Former Vice President Joe Biden said he is committed to choosing a woman as his running mate if he is the Democratic nominee at CNN's 11th Democratic debate on Sunday night.
"If I'm elected president, my cabinet — my administration — will look like the country, and I commit that I will in fact appoint a woman to be vice president," Biden said during an unusual debate that did not have a studio audience because of precautions around the coronavirus pandemic. "There are a number of women who are qualified to be president tomorrow. I would pick a woman to be my vice president."
After Sen. Elizabeth Warren dropped out of the race and the Democratic contest was down to Biden and Sen. Bernie Sanders, it was clear that, once again, whoever became president in 2020 would be a man. Women's groups like EMILY's List pressured the Democratic National Committee (DNC) to make a commitment to include women in its conversations, including calling for the eventual Democratic nominee to select a woman running mate, appoint a majority-woman cabinet, and to center economic issues such as paid family leave in the Democratic platform.

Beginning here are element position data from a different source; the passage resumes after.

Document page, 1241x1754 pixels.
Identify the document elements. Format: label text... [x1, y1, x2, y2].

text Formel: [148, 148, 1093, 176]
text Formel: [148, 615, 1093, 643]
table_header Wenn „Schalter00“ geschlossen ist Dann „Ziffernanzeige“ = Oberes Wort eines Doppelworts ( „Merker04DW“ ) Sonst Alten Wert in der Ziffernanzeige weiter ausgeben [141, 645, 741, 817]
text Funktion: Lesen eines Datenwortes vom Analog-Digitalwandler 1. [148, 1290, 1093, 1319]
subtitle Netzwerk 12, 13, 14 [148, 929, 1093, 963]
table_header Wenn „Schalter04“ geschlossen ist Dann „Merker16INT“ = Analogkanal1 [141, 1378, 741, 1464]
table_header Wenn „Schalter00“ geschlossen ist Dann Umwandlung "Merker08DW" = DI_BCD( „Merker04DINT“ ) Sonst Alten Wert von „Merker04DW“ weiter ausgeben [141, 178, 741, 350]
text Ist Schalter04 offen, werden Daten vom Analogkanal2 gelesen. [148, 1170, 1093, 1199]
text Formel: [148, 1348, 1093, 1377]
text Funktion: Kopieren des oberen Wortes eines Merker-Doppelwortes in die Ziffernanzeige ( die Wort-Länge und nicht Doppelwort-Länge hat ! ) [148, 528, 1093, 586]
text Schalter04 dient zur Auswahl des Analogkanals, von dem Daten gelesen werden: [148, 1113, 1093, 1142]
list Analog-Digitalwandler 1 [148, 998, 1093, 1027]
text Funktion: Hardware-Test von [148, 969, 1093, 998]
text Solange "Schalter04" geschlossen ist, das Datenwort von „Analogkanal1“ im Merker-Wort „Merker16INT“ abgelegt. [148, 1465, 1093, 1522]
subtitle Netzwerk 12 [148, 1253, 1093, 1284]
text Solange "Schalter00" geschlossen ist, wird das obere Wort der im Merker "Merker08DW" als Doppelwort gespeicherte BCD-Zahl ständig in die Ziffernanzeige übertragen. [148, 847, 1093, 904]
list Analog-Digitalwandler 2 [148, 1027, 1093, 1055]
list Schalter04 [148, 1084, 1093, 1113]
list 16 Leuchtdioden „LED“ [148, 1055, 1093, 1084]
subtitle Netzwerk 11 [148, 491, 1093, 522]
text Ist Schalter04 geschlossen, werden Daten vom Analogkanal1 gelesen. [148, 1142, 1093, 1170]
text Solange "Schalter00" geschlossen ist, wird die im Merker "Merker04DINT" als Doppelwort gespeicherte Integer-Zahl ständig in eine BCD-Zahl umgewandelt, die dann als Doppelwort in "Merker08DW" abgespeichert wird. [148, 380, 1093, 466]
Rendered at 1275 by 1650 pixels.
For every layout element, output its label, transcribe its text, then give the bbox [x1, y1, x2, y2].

"Democratic victory in 2020 will depend on record-breaking participation by women," the groups wrote in a letter to the DNC. "Women are the backbone of the Democratic party. Women are a majority of Democratic voters, volunteers, and donors."
There have long been conversations about Biden's potential vice-presidential pick, and he has dropped a few hints as to who it would be. On the list are former presidential candidates Sens. Kamala Harris, Amy Klobuchar, and Elizabeth Warren; as well as Stacey Abrams, former candidate for governor of Georgia, and Michigan Gov. Gretchen Whitmer.
Biden also committed to choosing the first Black woman to sit on the Supreme Court, which he had brought up in a previous debate.
Sanders, when asked the running-mate question, said he would "in all likelihood" pick a woman as vice president, but reminded everyone that he believes ideology is more important than representation. "For me, it's not just nominating a woman. It is making sure that we have a progressive woman, and there are progressive women out there," he said.